Wednesday, December 13, 2006

i'm very curious, are some people i know of, really taking care of themselves? is the habit of buying gizmos a good thing? will these same gizmos take care of the possible financial strain when something bad happens?

a person earning thousands of dollars a month - is a hundred-plus dollars a year an amount that is duly called "can't afford"?

there are many funny people out there.

Thursday, December 07, 2006

it's odd, some people. let me share a case study without mentioning names.

this friend, was once employed. married, had a kid. left his job in malaysia, came to singapore. couldn't get a job for quite a while. on and off, he'd type something similar to "stay the fark away" from him in regards to insurance or whatever while he's not employed. fair enough. i can't be bothered about him, but his 1 year old child.

he then got a job. good, i thought for him. not that i want to have him as a client, but to know his wife can take a breather (i know the wife too long before).

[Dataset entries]
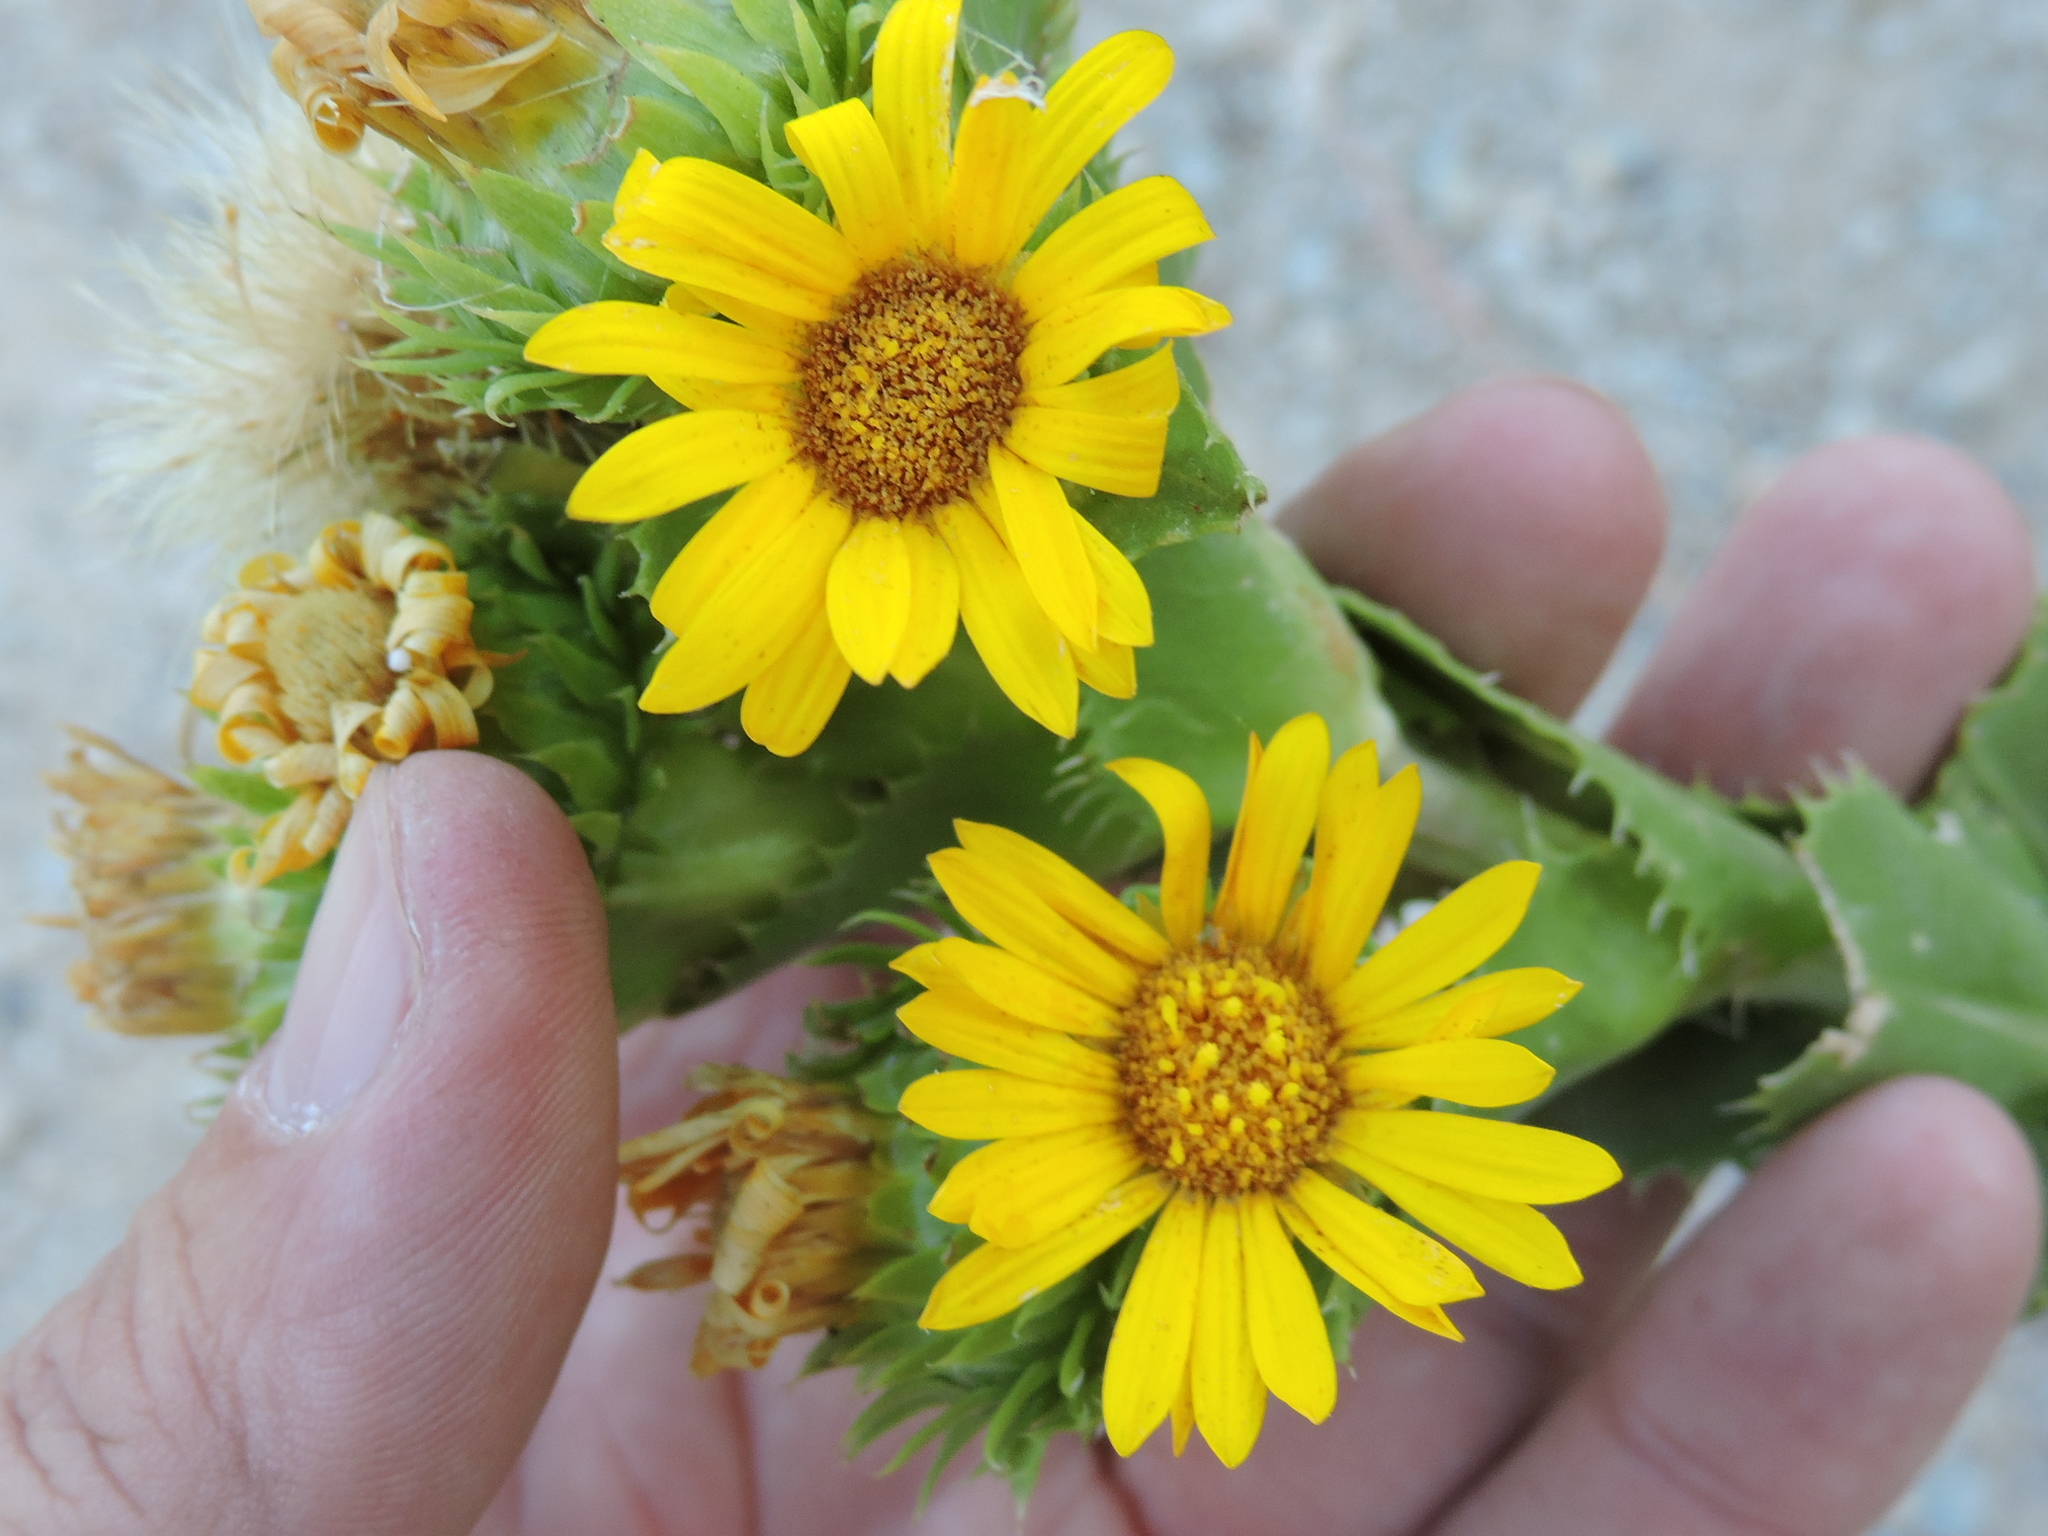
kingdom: Plantae
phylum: Tracheophyta
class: Magnoliopsida
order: Asterales
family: Asteraceae
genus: Grindelia
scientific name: Grindelia ciliata
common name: Goldenweed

Aim 1: According to the blog excerpt, which country did the friend move to after leaving his job in Malaysia?
Aim 2: Translate this sentence from the blog excerpt into Spanish: "let me share a case study without mentioning names."
Aim 3: Continue the blog excerpt about the friend and insurance from where it stops.

Final answer 1: Singapore.

Final answer 2: Permítanme compartir un caso de estudio sin mencionar nombres.

Final answer 3:
while just letting him know of this claim that came out in the st forums last week, a person sent in the old mother for a heart bypass following a heart attack. the old dame passed away, and the family incurred a bill of 50,000 sgd. the writer essentially wrote in to the forums complaining that the claim granted was only 1428 sgd, which is only about 3% of the whole bill. for those who have nov 28's straits times, go have a look at the forums page. all the while i didn't ever mention, nor intend to have him as a client at all - notably for using the word "fark" without provocation.

after mentioning this case to him, his reply was "stay the fark away" and a whole lot of barrage. i've had enough of him.

i can choose friends, and just as importantly, i can choose clients too. it's ok to say "not interested", "can't care less" or something similar, but i draw the line at verbal abuse. this is both a client, and a "friend" i could do without.